Records shown =>
····················

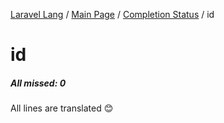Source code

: [Laravel Lang](https://github.com/Laravel-Lang/lang) / [Main Page](../index.md) / [Completion Status](../status.md) / id

# id

##### All missed: 0

All lines are translated 😊

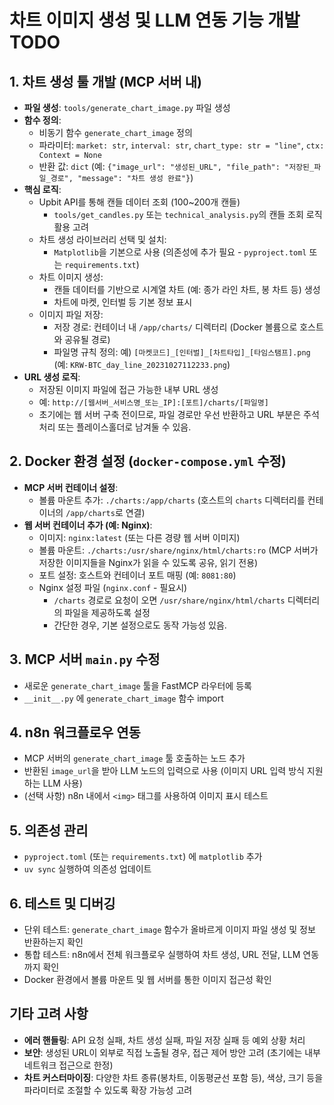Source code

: # 차트 이미지 생성 및 LLM 연동 기능 개발 TODO

## 1. 차트 생성 툴 개발 (MCP 서버 내)

- **파일 생성**: `tools/generate_chart_image.py` 파일 생성
- **함수 정의**:
    - 비동기 함수 `generate_chart_image` 정의
    - 파라미터: `market: str`, `interval: str`, `chart_type: str = "line"`, `ctx: Context = None`
    - 반환 값: `dict` (예: `{"image_url": "생성된_URL", "file_path": "저장된_파일_경로", "message": "차트 생성 완료"}`)
- **핵심 로직**:
    - Upbit API를 통해 캔들 데이터 조회 (100~200개 캔들)
        - `tools/get_candles.py` 또는 `technical_analysis.py`의 캔들 조회 로직 활용 고려
    - 차트 생성 라이브러리 선택 및 설치:
        - `Matplotlib`을 기본으로 사용 (의존성에 추가 필요 - `pyproject.toml` 또는 `requirements.txt`)
    - 차트 이미지 생성:
        - 캔들 데이터를 기반으로 시계열 차트 (예: 종가 라인 차트, 봉 차트 등) 생성
        - 차트에 마켓, 인터벌 등 기본 정보 표시
    - 이미지 파일 저장:
        - 저장 경로: 컨테이너 내 `/app/charts/` 디렉터리 (Docker 볼륨으로 호스트와 공유될 경로)
        - 파일명 규칙 정의: 예) `[마켓코드]_[인터벌]_[차트타입]_[타임스탬프].png` (예: `KRW-BTC_day_line_20231027112233.png`)
- **URL 생성 로직**:
    - 저장된 이미지 파일에 접근 가능한 내부 URL 생성
    - 예: `http://[웹서버_서비스명_또는_IP]:[포트]/charts/[파일명]`
    - 초기에는 웹 서버 구축 전이므로, 파일 경로만 우선 반환하고 URL 부분은 주석 처리 또는 플레이스홀더로 남겨둘 수 있음.

## 2. Docker 환경 설정 (`docker-compose.yml` 수정)

- **MCP 서버 컨테이너 설정**:
    - 볼륨 마운트 추가: `./charts:/app/charts` (호스트의 `charts` 디렉터리를 컨테이너의 `/app/charts`로 연결)
- **웹 서버 컨테이너 추가 (예: Nginx)**:
    - 이미지: `nginx:latest` (또는 다른 경량 웹 서버 이미지)
    - 볼륨 마운트: `./charts:/usr/share/nginx/html/charts:ro` (MCP 서버가 저장한 이미지들을 Nginx가 읽을 수 있도록 공유, 읽기 전용)
    - 포트 설정: 호스트와 컨테이너 포트 매핑 (예: `8081:80`)
    - Nginx 설정 파일 (`nginx.conf` - 필요시)
        - `/charts` 경로로 요청이 오면 `/usr/share/nginx/html/charts` 디렉터리의 파일을 제공하도록 설정
        - 간단한 경우, 기본 설정으로도 동작 가능성 있음.

## 3. MCP 서버 `main.py` 수정

- 새로운 `generate_chart_image` 툴을 FastMCP 라우터에 등록
- `__init__.py` 에 `generate_chart_image` 함수 import

## 4. n8n 워크플로우 연동

- MCP 서버의 `generate_chart_image` 툴 호출하는 노드 추가
- 반환된 `image_url`을 받아 LLM 노드의 입력으로 사용 (이미지 URL 입력 방식 지원하는 LLM 사용)
- (선택 사항) n8n 내에서 `<img>` 태그를 사용하여 이미지 표시 테스트

## 5. 의존성 관리

- `pyproject.toml` (또는 `requirements.txt`) 에 `matplotlib` 추가
- `uv sync` 실행하여 의존성 업데이트

## 6. 테스트 및 디버깅

- 단위 테스트: `generate_chart_image` 함수가 올바르게 이미지 파일 생성 및 정보 반환하는지 확인
- 통합 테스트: n8n에서 전체 워크플로우 실행하여 차트 생성, URL 전달, LLM 연동까지 확인
- Docker 환경에서 볼륨 마운트 및 웹 서버를 통한 이미지 접근성 확인

## 기타 고려 사항

- **에러 핸들링**: API 요청 실패, 차트 생성 실패, 파일 저장 실패 등 예외 상황 처리
- **보안**: 생성된 URL이 외부로 직접 노출될 경우, 접근 제어 방안 고려 (초기에는 내부 네트워크 접근으로 한정)
- **차트 커스터마이징**: 다양한 차트 종류(봉차트, 이동평균선 포함 등), 색상, 크기 등을 파라미터로 조절할 수 있도록 확장 가능성 고려 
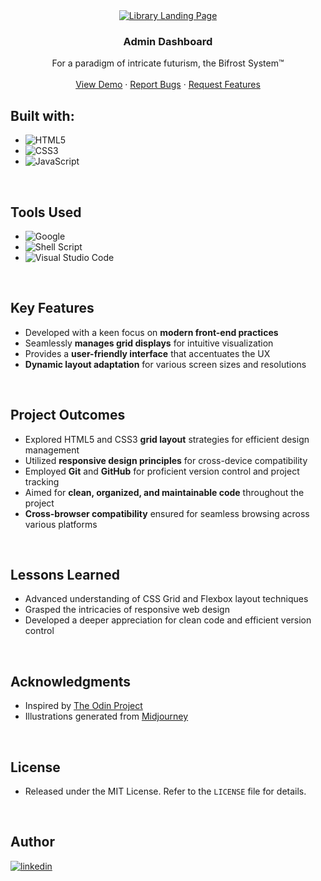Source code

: <div align="center">
  <a href="LINK HERE">
      <img src="Assets/readme-landscape.png" alt="Library Landing Page">
  </a>
  <h3 align="center"><b>Admin Dashboard</b></h3>
  <p align="center">
    For a paradigm of intricate futurism, the Bifrost System™
    <br />
    <br />
    <a href="LINK HERE">View Demo</a>
    ·
    <a href="LINK HERE">Report Bugs</a>
    ·
    <a href="LINK HERE">Request Features</a>
  </p>
</div>

<!-- PROJECT -->
## Built with:
- ![HTML5](https://img.shields.io/badge/html5-%23E34F26.svg?style=for-the-badge&logo=html5&logoColor=white)
- ![CSS3](https://img.shields.io/badge/css3-%231572B6.svg?style=for-the-badge&logo=css3&logoColor=white)
- ![JavaScript](https://img.shields.io/badge/javascript-%23323330.svg?style=for-the-badge&logo=javascript&logoColor=%23F7DF1E)

<br>

## Tools Used

- ![Google](https://img.shields.io/badge/google-4285F4?style=for-the-badge&logo=google&logoColor=white)   
- ![Shell Script](https://img.shields.io/badge/Terminal-%23121011.svg?style=for-the-badge&logo=gnu-bash&logoColor=white)  
- ![Visual Studio Code](https://img.shields.io/badge/Visual%20Studio%20Code-0078d7.svg?style=for-the-badge&logo=visual-studio-code&logoColor=white)  

<br>

## Key Features

- Developed with a keen focus on **modern front-end practices**
- Seamlessly **manages grid displays** for intuitive visualization
- Provides a **user-friendly interface** that accentuates the UX
- **Dynamic layout adaptation** for various screen sizes and resolutions

<br>

## Project Outcomes

- Explored HTML5 and CSS3 **grid layout** strategies for efficient design management
- Utilized **responsive design principles** for cross-device compatibility
- Employed **Git** and **GitHub** for proficient version control and project tracking
- Aimed for **clean, organized, and maintainable code** throughout the project
- **Cross-browser compatibility** ensured for seamless browsing across various platforms

<br>

## Lessons Learned

- Advanced understanding of CSS Grid and Flexbox layout techniques
- Grasped the intricacies of responsive web design
- Developed a deeper appreciation for clean code and efficient version control

<br>

<!-- ACKNOWLEDGMENTS -->
## Acknowledgments

- Inspired by [The Odin Project](https://www.theodinproject.com/)
- Illustrations generated from [Midjourney](https://www.midjourney.com/)

<br>

<!-- LICENSE -->
## License

- Released under the MIT License. Refer to the `LICENSE` file for details.

<br>

<!-- CONTACT -->
## Author

<a href="https://linkedin.com/in/kelvinchangw" target="_blank">
  <img src="https://img.shields.io/badge/linkedin:  kelvinchangw-%2300acee.svg?color=405DE6&style=for-the-badge&logo=linkedin&logoColor=white" alt=linkedin style="margin-bottom: 5px;"/>
</a>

····················

Task =>
Among the records above, find each line holding "href" and list it.

Task response =>
  <a href="LINK HERE">
    <a href="LINK HERE">View Demo</a>
    <a href="LINK HERE">Report Bugs</a>
    <a href="LINK HERE">Request Features</a>
<a href="https://linkedin.com/in/kelvinchangw" target="_blank">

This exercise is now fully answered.